We are using Oracle, and I have found distinct advantage in using the star join whenever possible and would like to rearchitect everything to as closely resemble the star schema as is reasonable for our business uses. Speed in this DW is vital, and a number of tests have already proven the star schema approach to me.
Our "person" table is key - it contains over 4 million records and will be the most frequently used source in queries. It can be seen at the center of a star with multiple dimensions (like age, gender, affiliation, location, etc.). It is a very LONG table, particularly when I join it to the address and contact information.
However, it is more like a dimension table when we start looking at history. For example, there are two different history tables that have a person key pointing to the person table. One has over 20 million records and the other has almost 50 million and grows daily.

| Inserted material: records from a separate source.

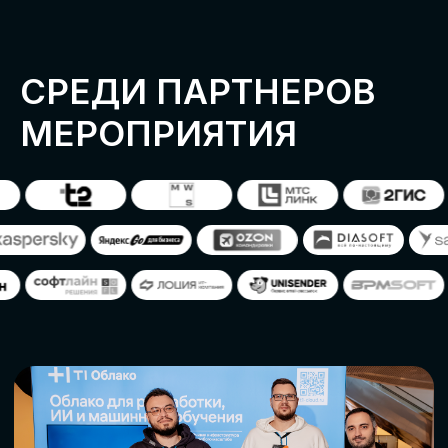
ОСТАВИТЬ
ЗАЯВКУ
Оставьте заявку, наши менеджеры
свяжутся с вами
СТАТЬ ПАРТНЕРОМ
СТАТЬ СПИКЕРОМ
СКАЧАТЬ ПРОГРАММУ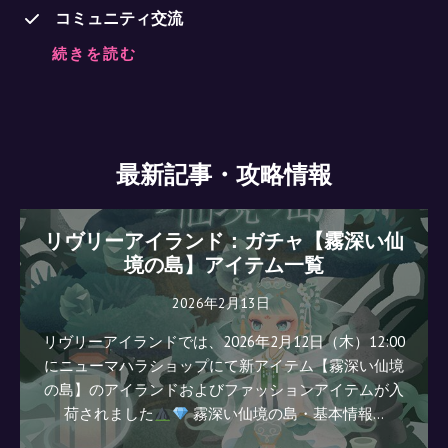
コミュニティ交流
続きを読む
最新記事・攻略情報
リヴリーアイランド：ガチャ【霧深い仙
境の島】アイテム一覧
2026年2月13日
リヴリーアイランドでは、2026年2月12日（木）12:00
にニューマハラショップにて新アイテム【霧深い仙境
の島】のアイランドおよびファッションアイテムが入
荷されました
霧深い仙境の島・基本情報…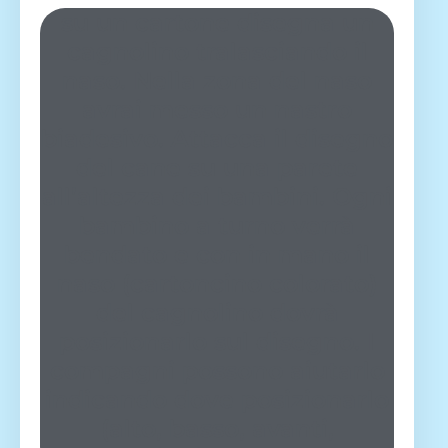
su un cartone disegna un
cagnolino tralasciando il
naso. Nella zona del naso
avrai messo un nastro
biadesivo. Attacca il disegno
del cane su una parete
all’altezza dei bambini. Ogni
bambino a turno verrà
bendato e con in mano il
naso (cartoncino colorato)
del cagnolino dovrà
posizionarlo sul disegno. I
compagni possono aiutarlo
indicando dove posizionarlo
(alto, basso, avanti,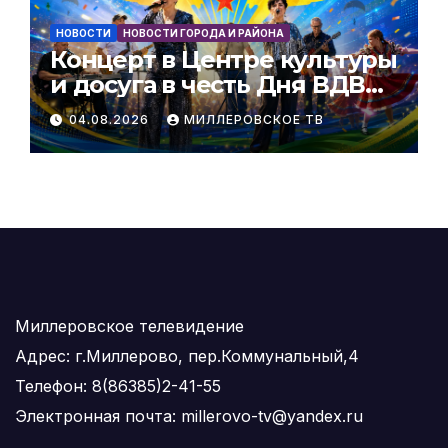
НОВОСТИ
НОВОСТИ ГОРОДА И РАЙОНА
Концерт в Центре культуры
и досуга в честь Дня ВДВ
РФ
04.08.2026
МИЛЛЕРОВСКОЕ ТВ
Миллеровское телевидение
Адрес: г.Миллерово, пер.Коммунальный,4
Телефон: 8(86385)2-41-55
Электронная почта: millerovo-tv@yandex.ru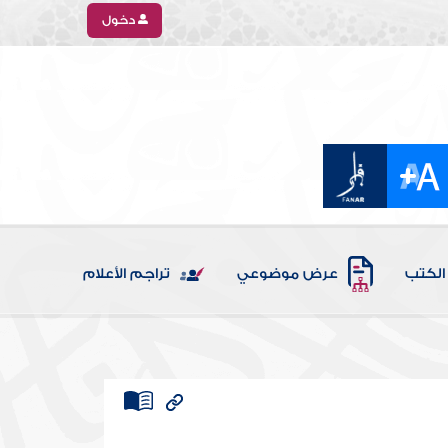
دخول
الكتب
عرض موضوعي
تراجم الأعلام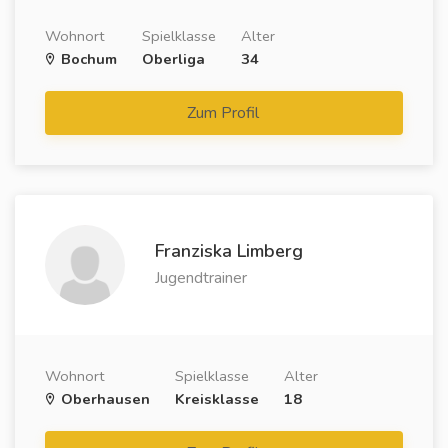
Wohnort
Spielklasse
Alter
Bochum
Oberliga
34
Zum Profil
Franziska Limberg
Jugendtrainer
Wohnort
Spielklasse
Alter
Oberhausen
Kreisklasse
18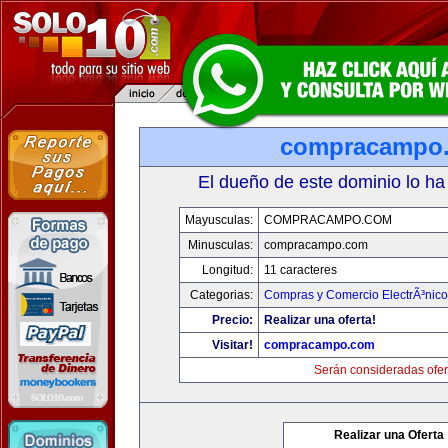
compracampo
El dueño de este dominio lo ha
Mayusculas:
COMPRACAMPO.COM
Minusculas:
compracampo.com
Longitud:
11 caracteres
Categorias:
Compras y Comercio ElectrÃ³nico
Precio:
Realizar una oferta!
Visitar!
compracampo.com
Serán consideradas ofer
Realizar una Oferta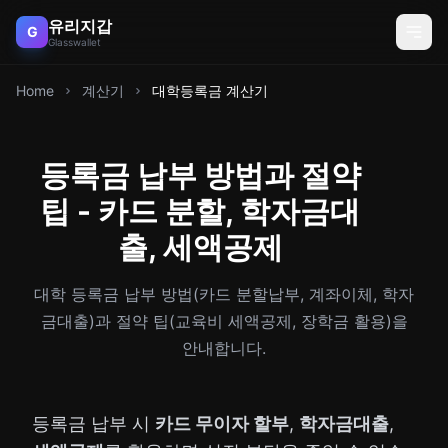
유리지갑
G
Glasswallet
Home
계산기
대학등록금 계산기
등록금 납부 방법과 절약
팁 - 카드 분할, 학자금대
출, 세액공제
대학 등록금 납부 방법(카드 분할납부, 계좌이체, 학자
금대출)과 절약 팁(교육비 세액공제, 장학금 활용)을
안내합니다.
등록금 납부 시
카드 무이자 할부
,
학자금대출
,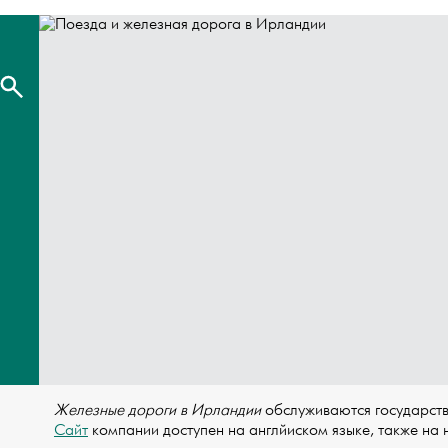
Железные дороги в Ирландии
обслуживаются государст
Сайт
компании доступен на англйиском языке, также на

Is this table a fact table or a dimension table? Can one work as both? If so, is that going to be a big performance problem? Is it common to query more off of a dimension than a fact? What happens if a DIFFERENT fact table that uses the person table as a dimension is actually only 60,000 records (much smaller.).
I think my problem is that our data and use of it does not fit with the commonly use examples of star schemas.
CLARIFICATION: Some good thoughts have been added below, but perhaps I left too much out to really explain well. Here's some more info:
We handle a voter database. We don't have any measures except voter counts by various groups: voter counts by party, by age, by location; voter counts by ballot type and election, by ballot status and election, etc. We do have a "voting history" log as well as an activity audit log (change of address, party, etc.). We have information on which voters are election workers and all that related information. I figure I'll get to the peripheral stuff later.
For now I'm focusing on our two major "business processes": voter registration(which IS a voter.) and election turnout. In the first, voter is a fact. In the second, voter is a dimension, along with party, election, and type of ballot. (and in case anyone is worried - no we don't know HOW people vote. Just that they do. LOL )
I hope that clarifies things a bit.